Then there is this item at the end, which makes the earlier surreal parts of the article seem grounded and normal:

New Jersey Rep. Scott Garrett, a Republican supporter of the war, said that such a move by the Iraqi parliament would be a reason for U.S. troops to leave. “That’s what the White House has been saying it wants. They stand up, we stand down,” he said.

Does Rep. Garrett even know what these talking points mean?  The “stand up, stand down, fight! fight! fight!” mantra doesn’t just refer to Iraqis casting votes on things or making public gestures that attempt to enforce their claims to sovereignty–it refers to Iraqi military units being trained and prepared to fight effectively, which seems to proceed at fairly excruciatingly slow pace.  What is being discussed here is an Iraqi parliament bill that calls for American withdrawal regardless of whether very many Iraqis have “stood up” or not.  Yet Rep. Garrett treats it as if it were all part of the official plan.

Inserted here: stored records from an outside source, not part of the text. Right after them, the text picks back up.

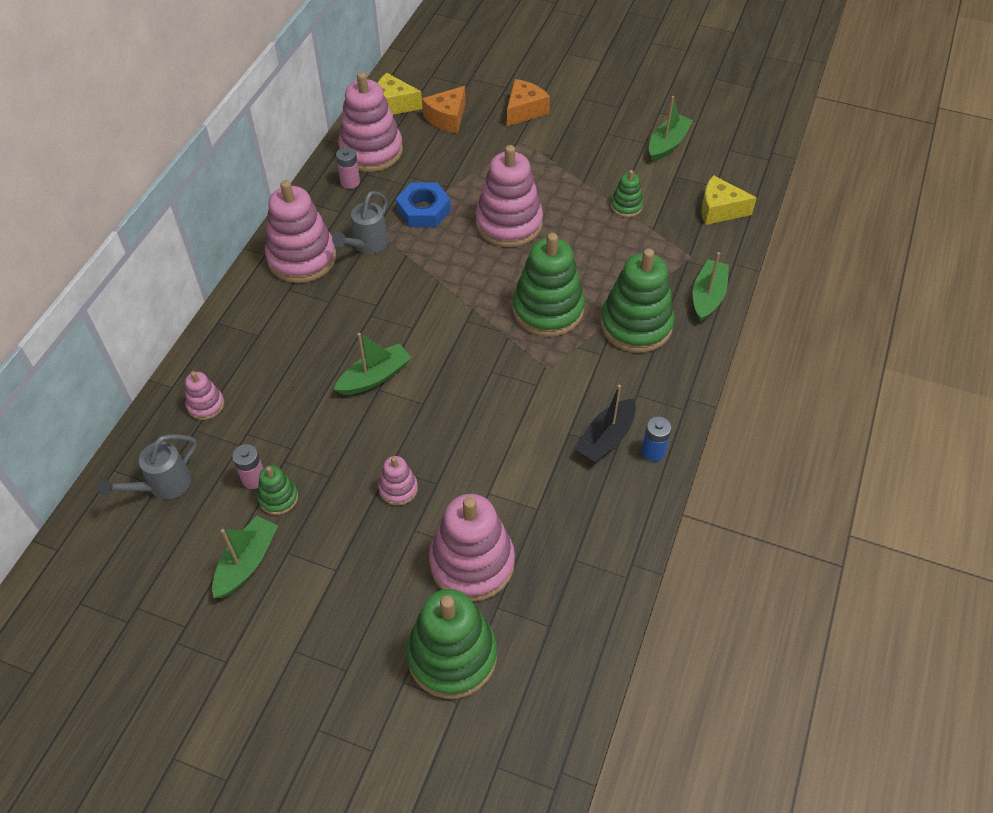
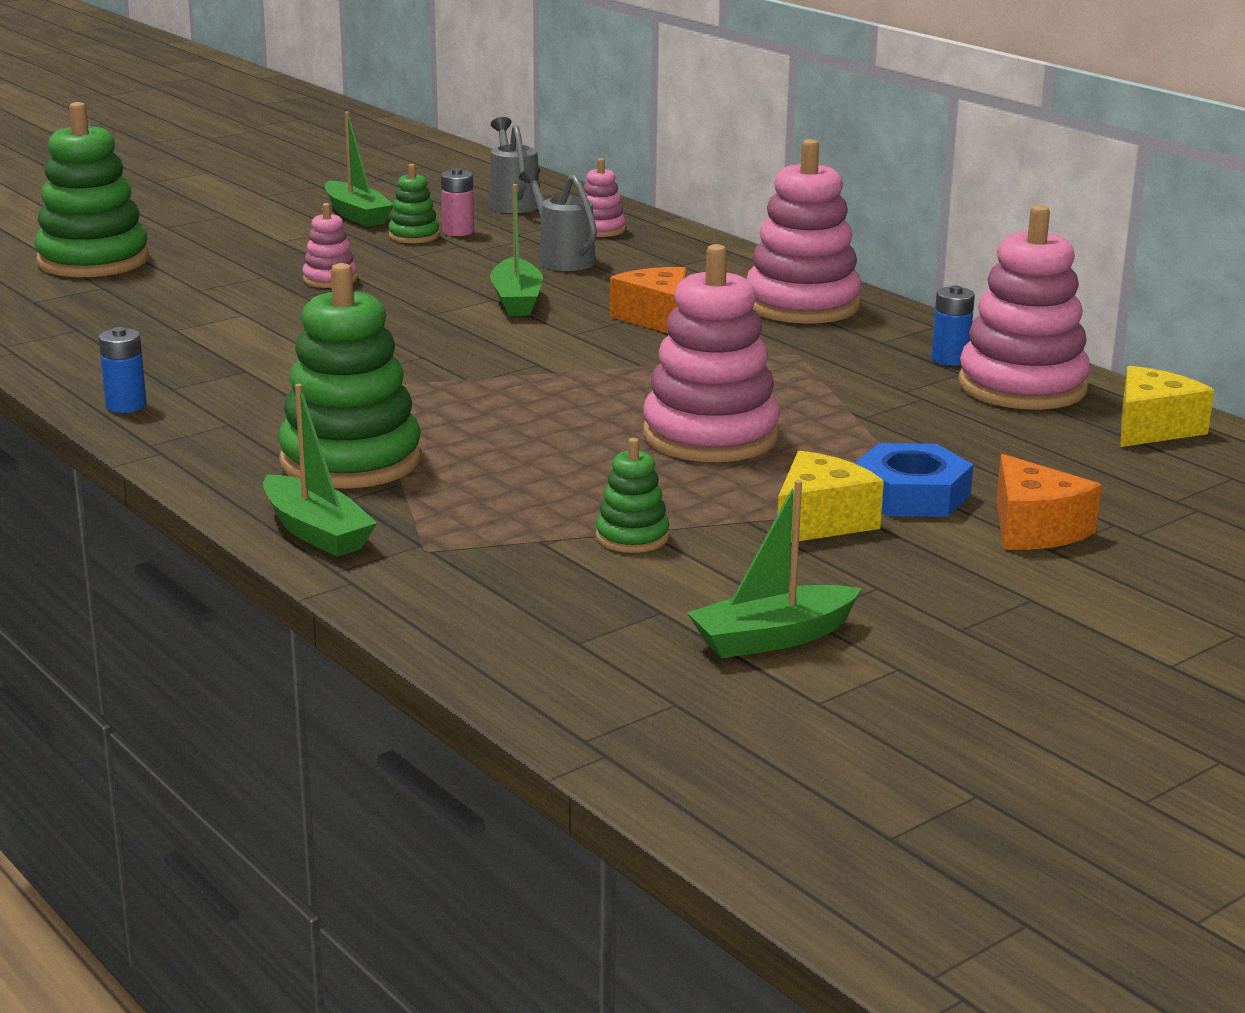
camera: 120 degrees right, 30 degrees down
grey watering can [332,191,389,254] -> grey watering can moved to [519,167,597,271]
pink battery [336,147,360,189] -> blue battery [932,285,975,366]
blue nut [396,182,451,227] -> blue nut moved to [855,443,973,517]
orange cheese [422,86,466,133] -> orange cheese moved to [610,267,687,334]
pink stacking toy [429,494,515,602] -> none
green stacking toy [512,233,585,337] -> none
black boat [575,384,636,462] -> none
green boat [649,96,693,162] -> green boat turned 90 degrees clockwise [687,480,862,658]
yellow cheese [701,175,757,225] -> yellow cheese moved to [777,451,884,542]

Incidentally, if war supporters think the Democrats are stabbing the troops in the back when they set a timetable for withdrawal, what would they think of Iraqi legislators setting a timetable or even calling for U.S. withdrawal outright?  If American legislators say, “Bring the troops home,” they are being disloyal and treacherous (in the pro-war view), but when Iraqi legislators say, “Take your troops away,” it is supposed to be perfectly fine and proof that Iraq can stand on its own?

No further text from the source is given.